На улице было тихо. Он постоял несколько минут, прислушиваясь. Выстрела не было.


И тотчас подлетел аэроплан. «Как странно! Он без летчика... Впрочем, теперь есть и такие...»

Тарантелла играла все быстрее. «Кто же играет?.. Не я, не Майков, кто же? Тот оркестр остался на Капри... Я скоро там буду, увижу Наташу... Да, что было бы со мной без нее? У него всегда первая мысль о провокации... Я не поддамся, меня они не собьют... Это атомная бомба, они подсунули атомную бомбу... Истребители ждут около границы... Подождите, голубчики, я поворачиваю назад... Если б он не отдал документов, я отобрал бы силой. Задушил бы? Нет, постарался бы заткнуть ему рот... Хотя все равно он погиб... У меня аллергия к принципам... Кому же я везу документы, если я повернул на Москву?.. Как же я звал Майкова? И мне тоже все равно погибать, уж лучше сбросить бомбу на них... Стреляют? Кто это стреляет? Да, летят аэропланы на Запад. Истребители или бомбовозы? И те, и другие, так... Значит, началась война? Они сбросят бомбы на Нью-Йорк? Посмотреть, как повалится Эмпайр стейт билдинг?.. А истребители палят в меня... И в меня... Их целая туча!.. Да, война. Ну, посмотрим, кто кого!.. Вот опять Москва... Кремль... Там все зло мира... Не все, но главное... Откуда же эта тарантелла?.. Нью-Йорк будет разрушен под звуки тарантеллы... Странно... Они разбудят Наташу! Но ведь она на Капри, а не в Нью-Йорке... Вот, вот, мавзолей!.. Не поспеете, голубчики! Нельзя терять ни одной минуты. Верно уже подорвался Эмпайр стейт... Сейчас рухнет! Так, так... Сию секунду... Опоздали, товарищи! Вот, готово! Прощай, Наташа!.. Попал!» Из мавзолея вылетело тело Тиберия с усами. Эмпайр стейт билдинг дрогнул и повалился. Грохот все рос и стал непереносимым. «А-а-а!» — закричал Шелль.


Вдоль гостиницы проезжал грузовик, но его шум никак на грохот взрыва не походил, домик был довольно далек от каприйской дороги. Никакой музыки слышно не было. «Странно, очень странно», — думал Шелль, все ещё дрожа под одеялом кровати. Он и проснулся, и не совсем проснулся. «Наташа... Жива, она здесь!..» В комнате было темно, но за окнами как будто уже светлело. «Какое счастье, что я не поехал в эту страшную страну! Никогда не поеду!.. После «Сеньориты» всегда тяжелая голова... Не случился бы опять nervous breakdown, как тогда... Я и права не имею жениться с моим прошлым, с болезнями!..» Сердце у. него стучало так же сильно, как в конце кошмара. Почему-то ему было страшно зажечь лампу на столике. «Совершенно нелепый бред! Хоть был бы какой-нибудь смысл!.. Никакого, ни аллегорического, ни символического. Просто вздор! Ни за что к ним, не поеду! Какое счастье, что я на Западе, на свободе!..»
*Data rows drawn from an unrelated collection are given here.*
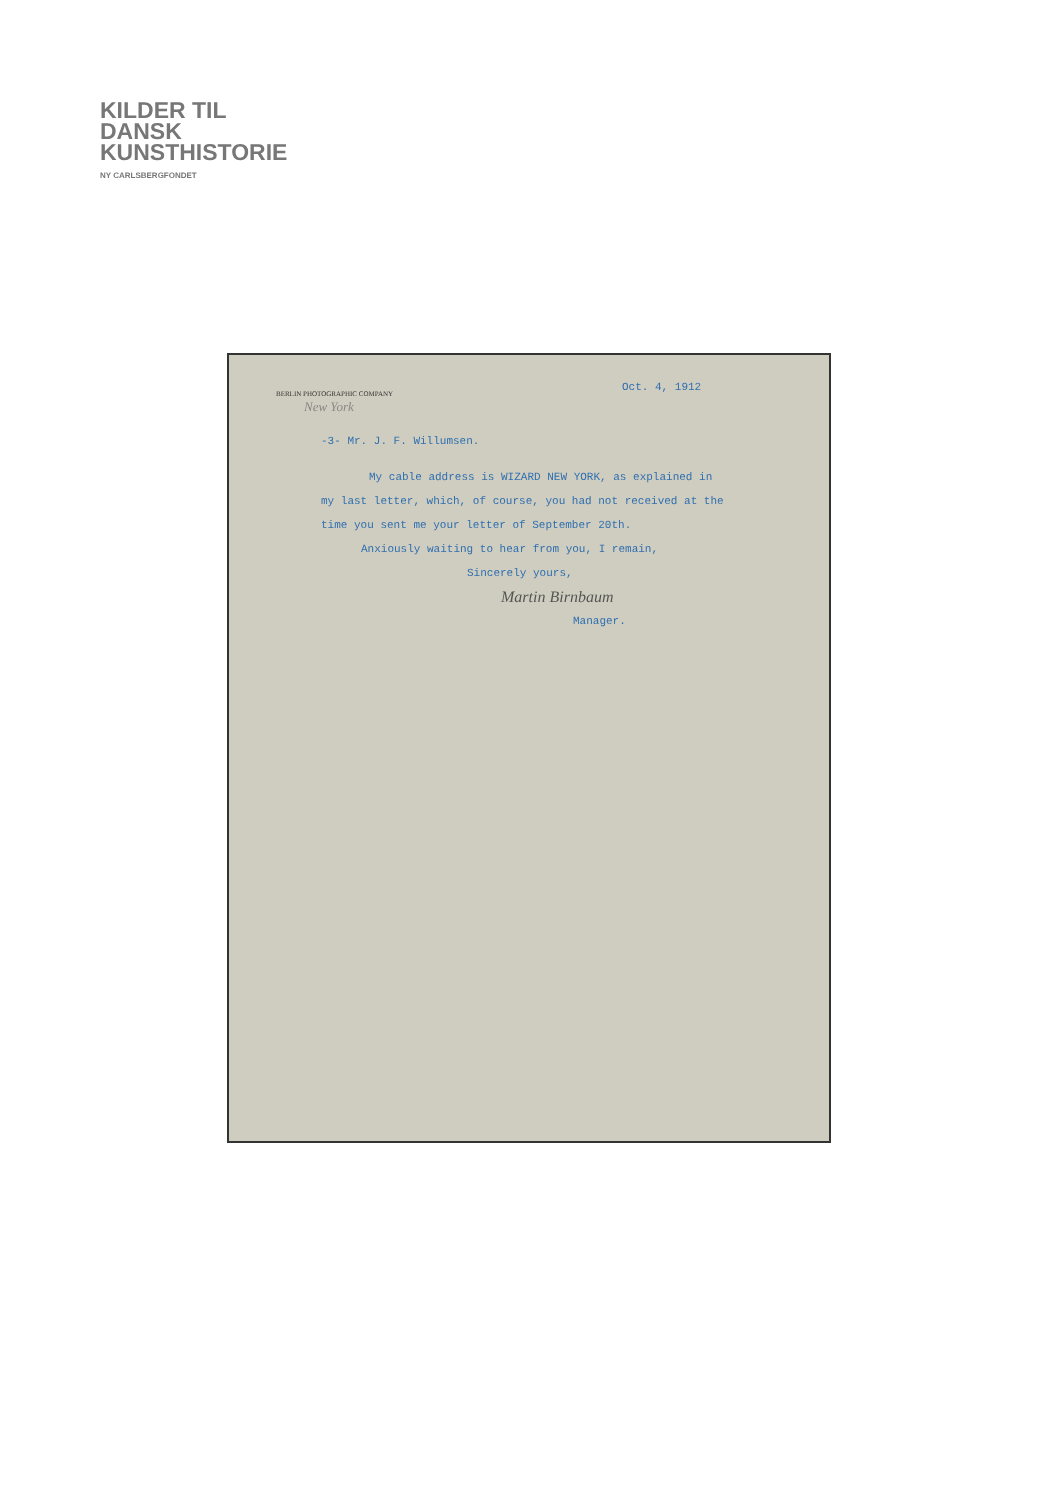KILDER TIL
DANSK
KUNSTHISTORIE
NY CARLSBERGFONDET
BERLIN PHOTOGRAPHIC COMPANY
New York
Oct. 4, 1912
-3- Mr. J. F. Willumsen.
My cable address is WIZARD NEW YORK, as explained in
my last letter, which, of course, you had not received at the
time you sent me your letter of September 20th.
Anxiously waiting to hear from you, I remain,
Sincerely yours,
Martin Birnbaum
Manager.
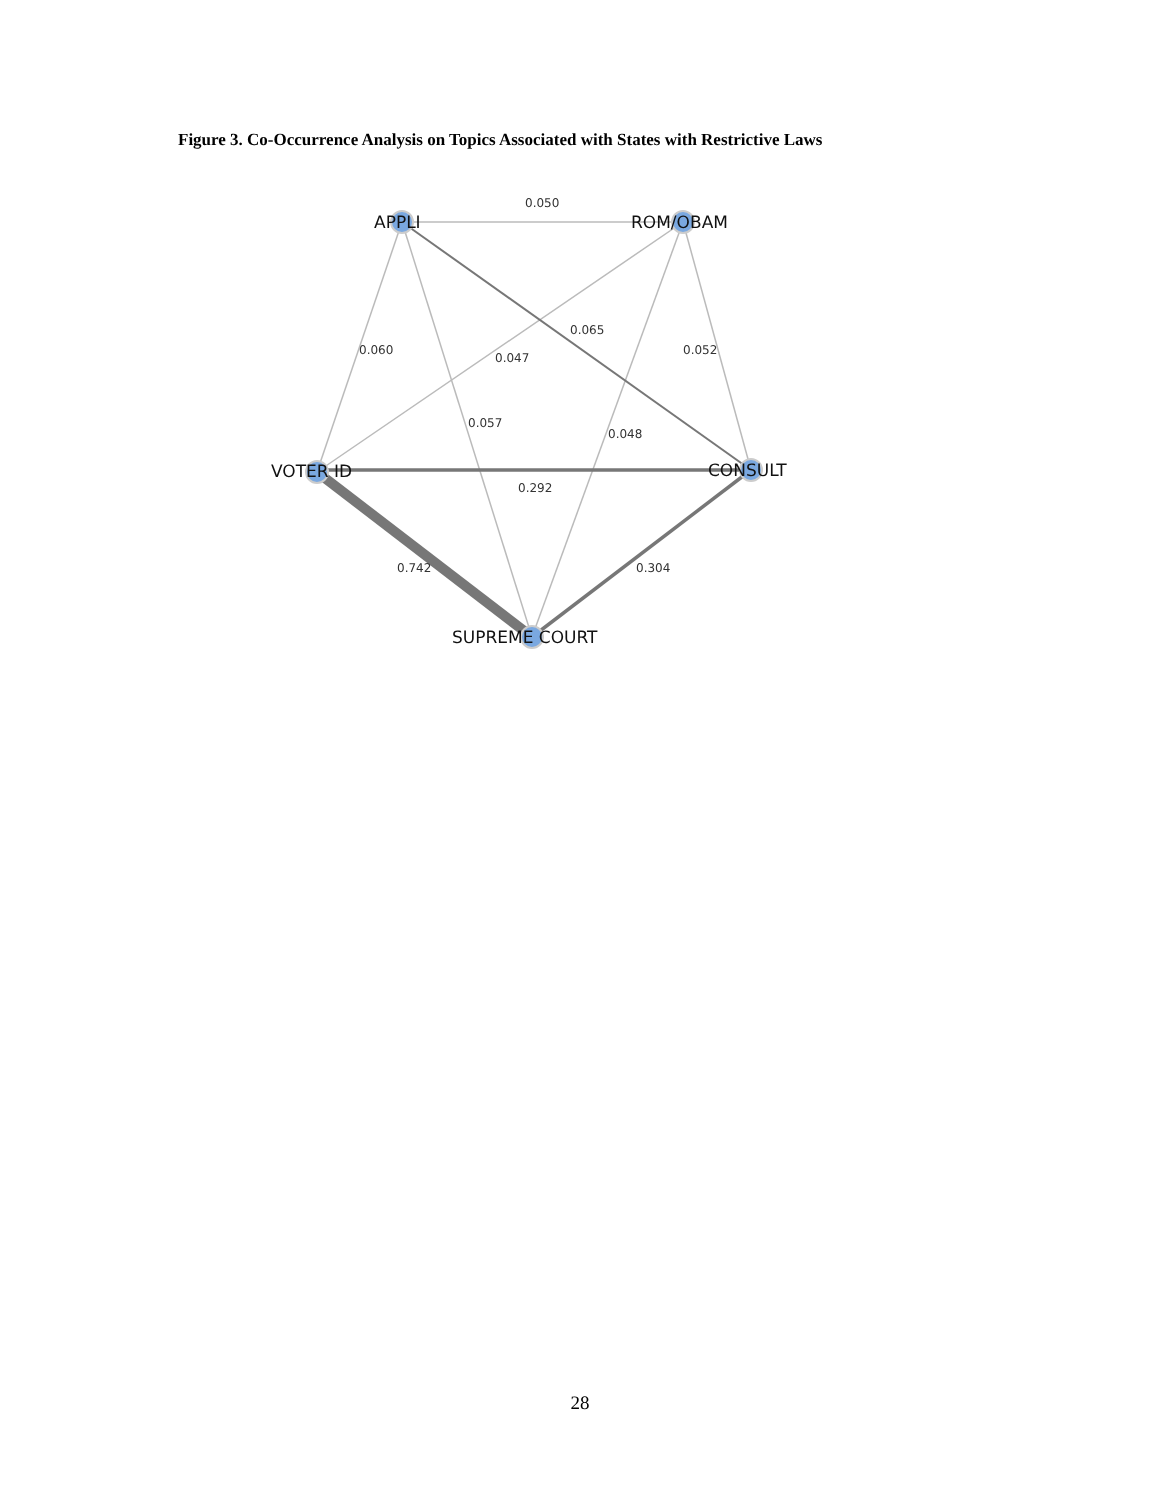Figure 3. Co-Occurrence Analysis on Topics Associated with States with Restrictive Laws
0.050
0.065
0.060
0.047
0.052
0.057
0.048
0.292
0.742
0.304
APPLI
ROM/OBAM
VOTER ID
CONSULT
SUPREME COURT
28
Он с усилием приподнялся, сел на кровати, разыскал ногами туфли и прислушался. Ему показалось, что издали еле слышно в самом деле доносилась тарантелла. «Да, они там живут... Неужто так рано играют? Но тогда хоть понятнее... На ощупь — так и не зажег лампы — пробрался к окну. Там за что-то ухватился рукой: сильно кружилась голова. Он постоял с минуту и отворил окно. Над Капри всходило солнце. комнату хлынул морской воздух. Он вдыхал его с жадностью Стало легче. «Господи, как хорошо!.. Всё пройдет, быть может всё будет уничтожено, но это, это останется!..»

Загрузка...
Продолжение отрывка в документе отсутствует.